The Canadian Pork Council says a national swine traceability system will provide management benefits beyond tracking the movement of pigs.
The Canadian Pork Council is coordinating the creation of the swine component of a national multi-species livestock traceability system.
CPC manager of national traceability Jeff Clark explains Pig Trace includes four main components, premise identification which is identifying the location where animals are raised housed or disposed of, market tattoos and slaughter movement reporting which go hand in hand, individual ID of breeding animals which involves ear tags and movement reporting which ties the system together.
Premise identification was an initiative that we took up collectively right across Canada through our provincial pork offices back in 2006.

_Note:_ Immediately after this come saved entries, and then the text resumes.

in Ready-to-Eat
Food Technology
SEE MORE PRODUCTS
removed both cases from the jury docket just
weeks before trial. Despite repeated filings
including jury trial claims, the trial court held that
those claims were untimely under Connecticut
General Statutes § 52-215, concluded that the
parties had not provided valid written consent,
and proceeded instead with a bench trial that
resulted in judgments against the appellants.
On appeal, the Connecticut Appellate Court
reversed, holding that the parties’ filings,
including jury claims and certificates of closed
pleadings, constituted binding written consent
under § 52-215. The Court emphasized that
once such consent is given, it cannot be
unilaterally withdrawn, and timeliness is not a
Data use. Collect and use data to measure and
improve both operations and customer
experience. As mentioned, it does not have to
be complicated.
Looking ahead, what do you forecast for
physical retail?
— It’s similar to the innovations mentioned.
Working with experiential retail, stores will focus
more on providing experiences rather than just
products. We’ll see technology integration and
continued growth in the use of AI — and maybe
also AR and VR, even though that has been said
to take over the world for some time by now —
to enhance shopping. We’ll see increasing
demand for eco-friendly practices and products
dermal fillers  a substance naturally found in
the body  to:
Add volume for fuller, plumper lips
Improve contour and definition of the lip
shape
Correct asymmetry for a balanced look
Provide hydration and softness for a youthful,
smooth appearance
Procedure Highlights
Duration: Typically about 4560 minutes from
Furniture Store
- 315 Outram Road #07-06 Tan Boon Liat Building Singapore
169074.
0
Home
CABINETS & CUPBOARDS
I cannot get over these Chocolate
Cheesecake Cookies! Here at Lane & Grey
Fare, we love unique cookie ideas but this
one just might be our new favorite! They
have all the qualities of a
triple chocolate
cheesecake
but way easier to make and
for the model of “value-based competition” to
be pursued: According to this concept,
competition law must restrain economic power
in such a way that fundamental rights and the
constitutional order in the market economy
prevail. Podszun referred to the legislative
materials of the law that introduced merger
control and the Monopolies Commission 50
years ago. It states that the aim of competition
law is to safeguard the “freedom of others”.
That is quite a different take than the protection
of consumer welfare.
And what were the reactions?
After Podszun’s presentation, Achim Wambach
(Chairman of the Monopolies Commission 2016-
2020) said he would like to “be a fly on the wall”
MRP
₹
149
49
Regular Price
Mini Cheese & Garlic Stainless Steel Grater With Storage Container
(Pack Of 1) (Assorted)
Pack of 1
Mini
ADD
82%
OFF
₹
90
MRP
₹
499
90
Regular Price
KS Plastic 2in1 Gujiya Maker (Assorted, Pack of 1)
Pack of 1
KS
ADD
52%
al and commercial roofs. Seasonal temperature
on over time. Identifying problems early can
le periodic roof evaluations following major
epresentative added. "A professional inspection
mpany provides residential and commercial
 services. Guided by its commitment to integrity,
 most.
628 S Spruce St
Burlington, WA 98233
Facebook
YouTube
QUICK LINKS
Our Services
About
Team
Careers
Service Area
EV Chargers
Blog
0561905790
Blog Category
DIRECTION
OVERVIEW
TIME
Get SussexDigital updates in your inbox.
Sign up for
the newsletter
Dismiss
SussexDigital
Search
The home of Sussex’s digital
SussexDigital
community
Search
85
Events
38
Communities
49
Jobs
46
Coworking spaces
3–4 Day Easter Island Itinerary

We have about 90 percent of our premises registered and it is the provincial government’s responsibility to do premises registration for all commodities now but we did take an industry lead and that tied in with our market tattoo.
We reissued market tattoos so they were premises specific.
Those are used for slaughter movements so that way if there’s an issue found at a packing plant the tattoo will trace right back to the farm of last residence.
The individual ID and ear tags is something very new.
We made those available in October 2009 and our intention there is to start tagging all incoming breeding animals, gilts and boars, with the new tags so we can start to roll over the herd as replacement animals come in.
The movement reporting portion, that means premise to premise movement reporting where if you’re movingĀ animals you have to report certain key information.
That hasn’t begin yet.
We’re hoping to do some early trials and early adoption projects this year in 2010.
Clark says traceability is about crisis management related to foreign animal disease and food safety but the system will provide multi use tools that will assist producers with their own production as well.